Different people see the world in different ways. Our vision is governed by our environment, by the people who we live with, by our friends and relatives, by our interpretation of events around us, by our personal faiths and beliefs (which are also governed largely through a combination of luck and self-awareness).
This truth thus begs the question: do we actually have a choice as to what we believe to be right or wrong? If we are a product of our environment, how much choice do we have when we rarely have a chance to choose our environment?
Imagine this scenario: Abraham is born in the cross-fire that is the Middle East. He is a Jew, his parents are Jews, his relatives are Jews. In fact, everyone he knows is a Jew because he was born into a Jewish family with Jewish traditions. His environment is a violent one: he has seen his friends (also Jews) blown to pieces by terrorists claiming to be Muslims. All that he is exposed to in the media, in his school textbooks, his home is that Muslims and Palestinians are evil. He grows up hating them. How much choice does he have in controlling his hate? How much choice does he have in believing what he believes? His environment has conditioned his values into a particular manner. Now replace, "Abraham" with "Muhammad": a Muslim boy caught in the cross-fire of Israeli bullets and bombs. The outcome is the same: an individual who has very little "real" choice.

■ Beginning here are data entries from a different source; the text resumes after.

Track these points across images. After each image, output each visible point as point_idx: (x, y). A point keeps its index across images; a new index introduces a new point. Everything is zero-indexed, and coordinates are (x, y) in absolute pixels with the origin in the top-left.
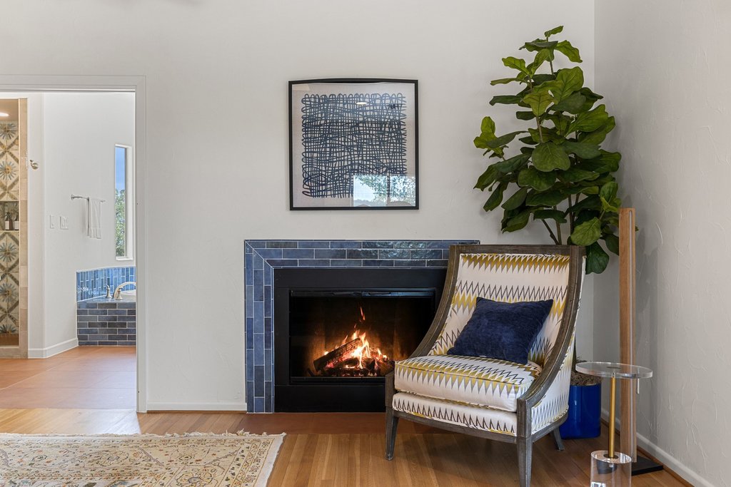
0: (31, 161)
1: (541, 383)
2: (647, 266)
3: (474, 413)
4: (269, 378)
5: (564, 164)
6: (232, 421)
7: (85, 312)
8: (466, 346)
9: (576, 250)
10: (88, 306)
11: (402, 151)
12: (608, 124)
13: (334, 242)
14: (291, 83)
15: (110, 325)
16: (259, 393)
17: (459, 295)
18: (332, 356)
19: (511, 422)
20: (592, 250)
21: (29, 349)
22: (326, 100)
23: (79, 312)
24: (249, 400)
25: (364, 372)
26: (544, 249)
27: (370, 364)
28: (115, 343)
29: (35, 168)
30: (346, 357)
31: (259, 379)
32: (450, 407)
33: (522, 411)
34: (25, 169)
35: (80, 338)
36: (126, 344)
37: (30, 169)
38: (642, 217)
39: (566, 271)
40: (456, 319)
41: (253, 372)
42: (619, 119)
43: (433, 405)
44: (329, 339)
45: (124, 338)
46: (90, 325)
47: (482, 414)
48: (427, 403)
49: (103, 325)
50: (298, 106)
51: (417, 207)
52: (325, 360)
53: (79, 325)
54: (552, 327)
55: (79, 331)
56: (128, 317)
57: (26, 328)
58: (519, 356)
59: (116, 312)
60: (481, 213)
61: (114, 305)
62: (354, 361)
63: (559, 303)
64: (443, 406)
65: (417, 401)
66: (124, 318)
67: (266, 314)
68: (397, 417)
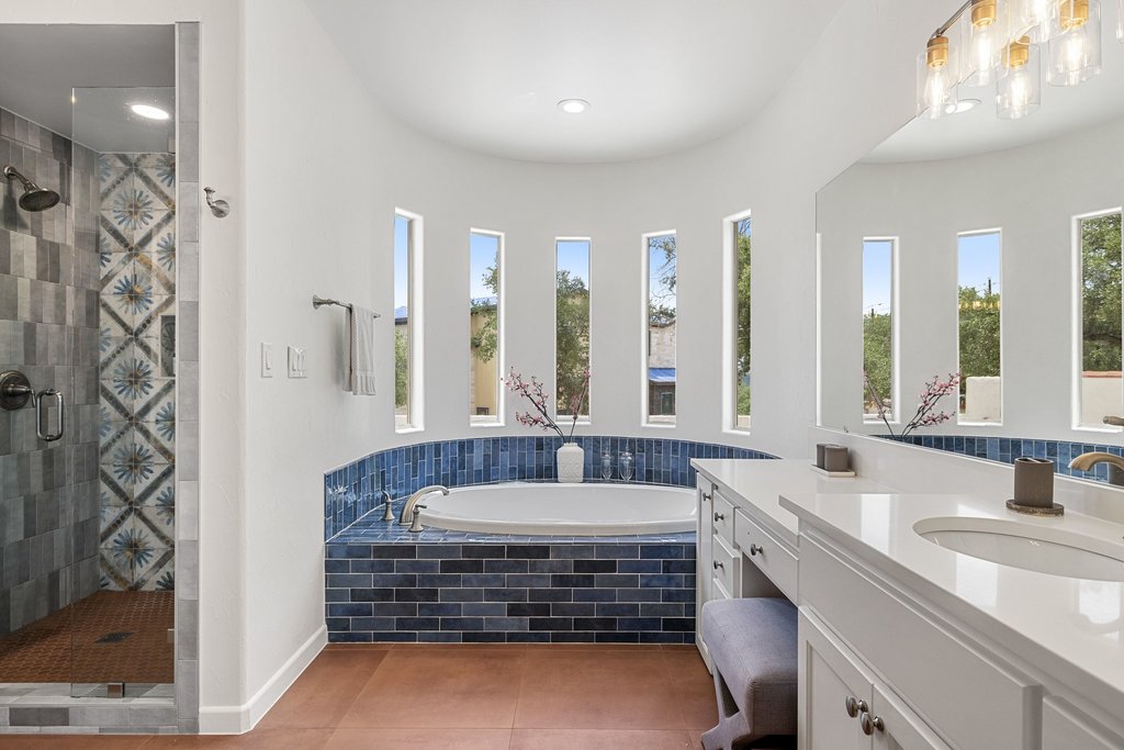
0: (207, 190)
7: (343, 566)
10: (352, 552)
15: (400, 595)
21: (201, 710)
23: (329, 567)
28: (412, 637)
29: (219, 213)
34: (194, 213)
35: (331, 624)
36: (437, 638)
37: (206, 215)
45: (432, 624)
46: (355, 595)
49: (384, 595)
53: (329, 595)
55: (330, 610)
56: (439, 577)
57: (193, 652)
59: (416, 566)
61: (409, 550)
66: (432, 580)
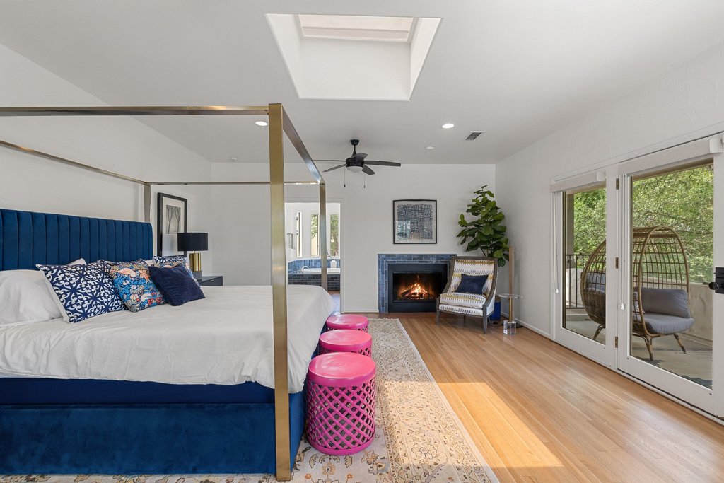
1: (488, 300)
2: (517, 265)
3: (469, 309)
4: (386, 301)
5: (491, 232)
6: (377, 316)
8: (461, 289)
9: (496, 259)
10: (293, 276)
11: (431, 224)
12: (502, 218)
13: (408, 255)
14: (394, 201)
16: (383, 306)
17: (455, 273)
18: (407, 292)
19: (481, 312)
20: (500, 259)
22: (406, 207)
24: (379, 309)
25: (419, 297)
26: (483, 258)
27: (421, 295)
30: (412, 292)
31: (383, 301)
32: (460, 308)
33: (484, 308)
38: (515, 249)
39: (493, 265)
40: (455, 281)
41: (381, 299)
42: (505, 216)
43: (454, 307)
44: (406, 286)
47: (471, 310)
48: (452, 307)
50: (396, 209)
51: (436, 243)
52: (405, 293)
54: (489, 284)
58: (480, 292)
60: (458, 245)
62: (415, 294)
63: (491, 276)
64: (458, 308)
65: (448, 307)
67: (385, 280)
68: (441, 312)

What about a person born into a deeply religious Christian family in the deep south of the USA? From birth, he is taught to believe that Jesus is God. In his lifetime, he never has any reason to leave his sleepy little town of 5,000 people. In his lifetime, the only time he hears about Islam is in the same sentence as the word "terrrorist". He dies one day, a devout, God-fearing, charitable Christian who has never done anything to hurt anyone in his life. Muslims are taught to believe that he will burn in Hell for all eternity. What did he ever do wrong to deserve that fate? His environment made it impossible for him to ever discover the true Islam.
Don't tell me that its the onus of a person to break free from his environment to improve himself. That would be terribly naive: a happy person in a happy environment has absolutely no reason to search for something else.
So where does that leave us? It leaves us with diversity. It leaves us with differences in opinion. It leaves us with a wide-ranging kaleidescope of experiences begotten from an equally wide range of environments. It doesn't make any one opinion right, though some of us make think ourselves more right than the next person. When we put ourselves on the moral perch and begin to preach, that's when wars are started.